Bitcoin’s core network of developers are considering killing off BRC-20 tokens that have led to record levels of fees and congestion on the Bitcoin blockchain.
On May 9, the seven-day moving average for transactions on the Bitcoin network hit an all-time high of 539,000 according to data from Bitinfocharts. Industry watchers attribute this heightened level of network activity to the emergence of the BRC-20 token standard and its use for the minting and trading of memecoins on the Ordinals Protocol.
BRC-20 tokens surpassed $1 billion in market cap on Tuesday and saw more than $200 million in trading volume over the last 24-hours. However, the uptick in activity around these tokens has likely contributed to the 394,000 transactions currently pending confirmation on the mempool.
Transaction fees on Bitcoin have now surpassed the block reward earned by miners, with the average transaction fee sitting at $20.34 – a 788% increase over one year. The phenomenon has led some on-chain analysts to comment that Bitcoin is “under siege from BRC-20 ‘junk’ coins.”
The situation has not gone unnoticed by Bitcoin core developers, who are considering taking action against BRC-20 transactions, even if that comes at the cost of enforcing censorship at the node level.
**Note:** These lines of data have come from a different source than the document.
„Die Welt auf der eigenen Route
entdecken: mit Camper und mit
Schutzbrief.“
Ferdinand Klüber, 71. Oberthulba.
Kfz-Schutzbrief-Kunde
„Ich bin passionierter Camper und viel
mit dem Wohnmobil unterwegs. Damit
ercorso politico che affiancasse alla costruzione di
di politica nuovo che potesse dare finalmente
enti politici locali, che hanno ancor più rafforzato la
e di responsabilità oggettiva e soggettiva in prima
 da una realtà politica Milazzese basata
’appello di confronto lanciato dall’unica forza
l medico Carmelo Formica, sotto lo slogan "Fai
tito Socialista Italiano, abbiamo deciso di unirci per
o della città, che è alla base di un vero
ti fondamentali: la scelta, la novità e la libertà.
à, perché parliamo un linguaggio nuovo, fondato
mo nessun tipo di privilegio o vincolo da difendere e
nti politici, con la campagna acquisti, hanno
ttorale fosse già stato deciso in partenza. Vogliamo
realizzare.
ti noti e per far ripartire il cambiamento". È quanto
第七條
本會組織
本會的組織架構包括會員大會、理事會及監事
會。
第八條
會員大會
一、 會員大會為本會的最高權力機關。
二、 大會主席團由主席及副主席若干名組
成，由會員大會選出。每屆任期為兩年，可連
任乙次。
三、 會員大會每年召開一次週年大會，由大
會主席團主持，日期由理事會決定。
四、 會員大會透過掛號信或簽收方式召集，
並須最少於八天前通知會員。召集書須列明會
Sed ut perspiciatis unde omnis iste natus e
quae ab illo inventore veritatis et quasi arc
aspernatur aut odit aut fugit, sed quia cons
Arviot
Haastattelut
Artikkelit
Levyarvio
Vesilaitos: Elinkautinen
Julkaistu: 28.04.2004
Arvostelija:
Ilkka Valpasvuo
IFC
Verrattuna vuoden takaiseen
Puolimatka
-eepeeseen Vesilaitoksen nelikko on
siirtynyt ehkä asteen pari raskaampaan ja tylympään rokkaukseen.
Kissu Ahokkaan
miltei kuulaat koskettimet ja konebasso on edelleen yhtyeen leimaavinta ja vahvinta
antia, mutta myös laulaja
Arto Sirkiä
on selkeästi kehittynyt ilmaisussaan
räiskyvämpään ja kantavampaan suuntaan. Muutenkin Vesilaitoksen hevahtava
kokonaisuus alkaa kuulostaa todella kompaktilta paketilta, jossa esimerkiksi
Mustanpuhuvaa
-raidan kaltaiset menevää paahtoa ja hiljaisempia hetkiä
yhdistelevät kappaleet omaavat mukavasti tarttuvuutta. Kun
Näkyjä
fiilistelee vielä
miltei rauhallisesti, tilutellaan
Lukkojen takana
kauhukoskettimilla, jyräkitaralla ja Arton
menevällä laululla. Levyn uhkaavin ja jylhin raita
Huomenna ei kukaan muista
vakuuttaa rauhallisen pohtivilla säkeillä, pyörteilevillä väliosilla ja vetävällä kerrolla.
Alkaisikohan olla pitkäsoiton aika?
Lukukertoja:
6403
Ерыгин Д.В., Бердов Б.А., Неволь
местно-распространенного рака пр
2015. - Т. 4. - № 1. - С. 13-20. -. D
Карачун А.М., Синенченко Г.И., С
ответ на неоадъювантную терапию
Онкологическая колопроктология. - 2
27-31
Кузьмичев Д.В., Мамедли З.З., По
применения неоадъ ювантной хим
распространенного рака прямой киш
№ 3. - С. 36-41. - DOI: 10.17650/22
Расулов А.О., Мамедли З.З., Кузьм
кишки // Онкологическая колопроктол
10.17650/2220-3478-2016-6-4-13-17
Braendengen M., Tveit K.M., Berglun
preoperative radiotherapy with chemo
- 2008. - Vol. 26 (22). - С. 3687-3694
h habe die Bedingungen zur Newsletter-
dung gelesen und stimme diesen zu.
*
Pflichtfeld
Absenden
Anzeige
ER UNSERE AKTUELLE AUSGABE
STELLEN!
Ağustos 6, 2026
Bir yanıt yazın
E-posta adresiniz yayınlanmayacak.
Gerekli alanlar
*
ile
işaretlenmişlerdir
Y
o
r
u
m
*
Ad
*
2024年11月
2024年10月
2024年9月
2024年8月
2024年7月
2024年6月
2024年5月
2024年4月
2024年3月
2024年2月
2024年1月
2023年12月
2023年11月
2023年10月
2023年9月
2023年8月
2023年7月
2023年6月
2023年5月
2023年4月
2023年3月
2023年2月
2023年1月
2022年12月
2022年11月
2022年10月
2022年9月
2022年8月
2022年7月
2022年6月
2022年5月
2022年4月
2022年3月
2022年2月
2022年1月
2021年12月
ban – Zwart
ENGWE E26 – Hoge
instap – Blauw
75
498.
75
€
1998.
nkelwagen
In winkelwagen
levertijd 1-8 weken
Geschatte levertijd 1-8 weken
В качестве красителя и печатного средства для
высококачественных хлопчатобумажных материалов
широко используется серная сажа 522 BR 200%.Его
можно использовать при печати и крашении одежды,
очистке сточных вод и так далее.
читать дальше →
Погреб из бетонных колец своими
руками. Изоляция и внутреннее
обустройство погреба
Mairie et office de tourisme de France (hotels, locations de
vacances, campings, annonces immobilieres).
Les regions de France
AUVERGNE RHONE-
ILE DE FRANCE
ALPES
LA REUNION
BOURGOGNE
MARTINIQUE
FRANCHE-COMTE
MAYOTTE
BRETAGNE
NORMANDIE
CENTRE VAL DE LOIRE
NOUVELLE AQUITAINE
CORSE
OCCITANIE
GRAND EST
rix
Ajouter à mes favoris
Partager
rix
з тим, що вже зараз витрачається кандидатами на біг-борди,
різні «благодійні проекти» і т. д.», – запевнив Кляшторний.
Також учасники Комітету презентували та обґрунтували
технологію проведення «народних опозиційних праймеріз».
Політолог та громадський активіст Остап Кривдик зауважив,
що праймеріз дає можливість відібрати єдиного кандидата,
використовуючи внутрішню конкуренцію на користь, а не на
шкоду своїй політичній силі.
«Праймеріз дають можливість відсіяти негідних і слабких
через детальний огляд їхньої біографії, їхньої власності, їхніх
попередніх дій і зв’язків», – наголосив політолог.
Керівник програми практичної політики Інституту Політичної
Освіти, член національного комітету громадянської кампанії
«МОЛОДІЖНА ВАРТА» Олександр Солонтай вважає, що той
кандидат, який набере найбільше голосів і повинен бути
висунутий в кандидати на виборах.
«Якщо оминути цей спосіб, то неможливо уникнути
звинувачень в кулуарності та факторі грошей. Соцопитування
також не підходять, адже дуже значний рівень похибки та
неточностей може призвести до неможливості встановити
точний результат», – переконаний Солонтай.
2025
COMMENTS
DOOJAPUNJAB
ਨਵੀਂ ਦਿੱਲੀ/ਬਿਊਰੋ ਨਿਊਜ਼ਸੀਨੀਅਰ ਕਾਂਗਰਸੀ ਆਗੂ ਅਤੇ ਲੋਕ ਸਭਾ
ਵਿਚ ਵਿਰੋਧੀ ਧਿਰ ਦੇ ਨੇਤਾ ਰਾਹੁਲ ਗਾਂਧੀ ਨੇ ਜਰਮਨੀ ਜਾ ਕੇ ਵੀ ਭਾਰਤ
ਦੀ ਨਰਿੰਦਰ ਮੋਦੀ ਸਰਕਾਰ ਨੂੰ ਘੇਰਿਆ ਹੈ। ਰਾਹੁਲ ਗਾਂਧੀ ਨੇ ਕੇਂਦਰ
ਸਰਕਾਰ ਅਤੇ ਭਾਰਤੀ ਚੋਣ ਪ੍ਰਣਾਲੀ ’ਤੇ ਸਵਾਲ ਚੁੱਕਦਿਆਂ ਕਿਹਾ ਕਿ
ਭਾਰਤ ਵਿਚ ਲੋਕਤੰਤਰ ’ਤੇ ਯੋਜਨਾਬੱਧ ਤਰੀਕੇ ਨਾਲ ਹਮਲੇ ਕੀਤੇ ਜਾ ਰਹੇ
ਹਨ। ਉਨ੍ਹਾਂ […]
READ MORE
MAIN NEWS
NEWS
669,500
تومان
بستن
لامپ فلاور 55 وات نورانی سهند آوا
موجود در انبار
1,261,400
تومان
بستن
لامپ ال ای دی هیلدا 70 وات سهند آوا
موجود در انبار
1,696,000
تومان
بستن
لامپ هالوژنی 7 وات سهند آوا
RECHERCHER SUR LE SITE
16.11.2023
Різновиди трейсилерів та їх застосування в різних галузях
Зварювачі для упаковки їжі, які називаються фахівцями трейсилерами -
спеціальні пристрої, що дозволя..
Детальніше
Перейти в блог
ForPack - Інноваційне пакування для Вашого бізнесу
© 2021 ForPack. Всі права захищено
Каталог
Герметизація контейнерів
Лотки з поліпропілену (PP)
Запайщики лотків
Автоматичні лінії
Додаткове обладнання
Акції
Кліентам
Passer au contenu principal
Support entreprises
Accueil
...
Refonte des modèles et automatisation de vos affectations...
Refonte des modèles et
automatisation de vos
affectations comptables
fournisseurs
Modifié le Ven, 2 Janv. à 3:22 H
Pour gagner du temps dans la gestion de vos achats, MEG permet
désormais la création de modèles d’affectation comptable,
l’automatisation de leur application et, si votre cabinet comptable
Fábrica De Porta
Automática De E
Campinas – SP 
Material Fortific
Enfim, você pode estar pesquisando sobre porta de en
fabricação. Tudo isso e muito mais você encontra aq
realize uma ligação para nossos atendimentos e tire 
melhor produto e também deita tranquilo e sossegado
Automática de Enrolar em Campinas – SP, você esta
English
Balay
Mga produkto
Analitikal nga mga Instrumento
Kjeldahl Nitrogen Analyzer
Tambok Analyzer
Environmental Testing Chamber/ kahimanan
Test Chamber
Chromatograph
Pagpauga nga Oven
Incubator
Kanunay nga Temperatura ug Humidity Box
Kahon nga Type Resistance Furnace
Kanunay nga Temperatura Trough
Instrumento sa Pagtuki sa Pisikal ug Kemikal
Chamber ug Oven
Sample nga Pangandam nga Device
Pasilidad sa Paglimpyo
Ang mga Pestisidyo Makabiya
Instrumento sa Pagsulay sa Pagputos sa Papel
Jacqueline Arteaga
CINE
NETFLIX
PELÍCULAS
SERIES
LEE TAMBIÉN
In a Bitcoin developer forum, Bitcoin core developer Ali Sherief proposed ways to address the issue at hand. One way to do this would be making changes to the Bitcoin codebase that would curtail the loophole that allowed these transactions to be created. Another way would be introducing a runtime-option that would delete all non-standard Taproot transactions – a category that BRC-20 falls under.
“I know that some people will have their criticisms about this… which is fine, but we need to find a solution for this that fits everyone’s common ground. We indirectly allowed this to happen, which previously wasn’t possible before. So we also have a responsibility to do something to ensure that this kind of congestion can never happen again using Taproot,” said Sherief.
Among the developers that supported the proposal, was core developer Luke Dashjr, who said that “action should have been taken months ago” and proposed using a script code like OP_RETURN to mark these transaction outputs as invalid.
“Since this is a bugfix, it doesn’t really even need to wait for a major release,” he said.
In February, Dashjr released a patch called “Ordisrespector” which filters out what he believes to be spam transactions from the Ordinals protocol and prevents them from entering the node mempool.